What is being asked:
Set down the items from their beginning through the line containing "notified via email.", reproducing every line without alteration.

Data for this exercise:

------------------------------------------------------------

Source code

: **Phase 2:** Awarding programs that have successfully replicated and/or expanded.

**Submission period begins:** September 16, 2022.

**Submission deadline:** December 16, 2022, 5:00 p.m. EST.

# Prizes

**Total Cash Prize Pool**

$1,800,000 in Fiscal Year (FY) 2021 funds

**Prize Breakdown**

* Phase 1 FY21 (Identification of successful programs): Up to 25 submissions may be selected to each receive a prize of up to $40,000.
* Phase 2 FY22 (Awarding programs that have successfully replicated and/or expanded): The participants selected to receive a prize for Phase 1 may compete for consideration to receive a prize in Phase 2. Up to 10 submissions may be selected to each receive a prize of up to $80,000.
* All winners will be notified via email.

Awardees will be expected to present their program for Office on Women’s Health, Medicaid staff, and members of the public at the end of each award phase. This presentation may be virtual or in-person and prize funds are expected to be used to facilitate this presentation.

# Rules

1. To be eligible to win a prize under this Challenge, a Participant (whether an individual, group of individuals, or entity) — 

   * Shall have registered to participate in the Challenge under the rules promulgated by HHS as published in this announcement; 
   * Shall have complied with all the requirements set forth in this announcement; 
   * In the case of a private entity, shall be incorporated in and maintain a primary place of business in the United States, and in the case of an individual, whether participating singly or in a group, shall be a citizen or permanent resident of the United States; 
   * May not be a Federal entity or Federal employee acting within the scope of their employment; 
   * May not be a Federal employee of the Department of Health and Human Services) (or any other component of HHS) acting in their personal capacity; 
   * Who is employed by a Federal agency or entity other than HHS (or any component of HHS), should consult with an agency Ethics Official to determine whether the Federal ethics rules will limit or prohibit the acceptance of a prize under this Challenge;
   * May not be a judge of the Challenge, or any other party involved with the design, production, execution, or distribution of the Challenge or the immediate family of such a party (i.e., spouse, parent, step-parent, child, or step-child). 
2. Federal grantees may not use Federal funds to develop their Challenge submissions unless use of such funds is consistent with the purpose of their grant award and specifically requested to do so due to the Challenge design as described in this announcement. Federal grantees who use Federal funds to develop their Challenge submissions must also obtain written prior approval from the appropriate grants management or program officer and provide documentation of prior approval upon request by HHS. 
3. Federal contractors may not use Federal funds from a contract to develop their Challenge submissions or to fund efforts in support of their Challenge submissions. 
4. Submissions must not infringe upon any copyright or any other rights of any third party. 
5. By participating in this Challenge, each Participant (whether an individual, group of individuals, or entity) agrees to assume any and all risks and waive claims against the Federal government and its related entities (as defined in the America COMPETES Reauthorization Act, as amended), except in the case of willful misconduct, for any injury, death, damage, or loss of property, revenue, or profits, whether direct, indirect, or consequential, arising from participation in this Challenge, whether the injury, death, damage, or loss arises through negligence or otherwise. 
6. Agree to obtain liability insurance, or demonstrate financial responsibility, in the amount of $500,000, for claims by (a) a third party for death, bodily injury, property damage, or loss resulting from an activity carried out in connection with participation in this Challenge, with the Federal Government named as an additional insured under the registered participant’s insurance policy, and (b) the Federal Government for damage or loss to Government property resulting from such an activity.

------------------------------------------------------------

Written solution:
Source code

: **Phase 2:** Awarding programs that have successfully replicated and/or expanded.

**Submission period begins:** September 16, 2022.

**Submission deadline:** December 16, 2022, 5:00 p.m. EST.

# Prizes

**Total Cash Prize Pool**

$1,800,000 in Fiscal Year (FY) 2021 funds

**Prize Breakdown**

* Phase 1 FY21 (Identification of successful programs): Up to 25 submissions may be selected to each receive a prize of up to $40,000.
* Phase 2 FY22 (Awarding programs that have successfully replicated and/or expanded): The participants selected to receive a prize for Phase 1 may compete for consideration to receive a prize in Phase 2. Up to 10 submissions may be selected to each receive a prize of up to $80,000.
* All winners will be notified via email.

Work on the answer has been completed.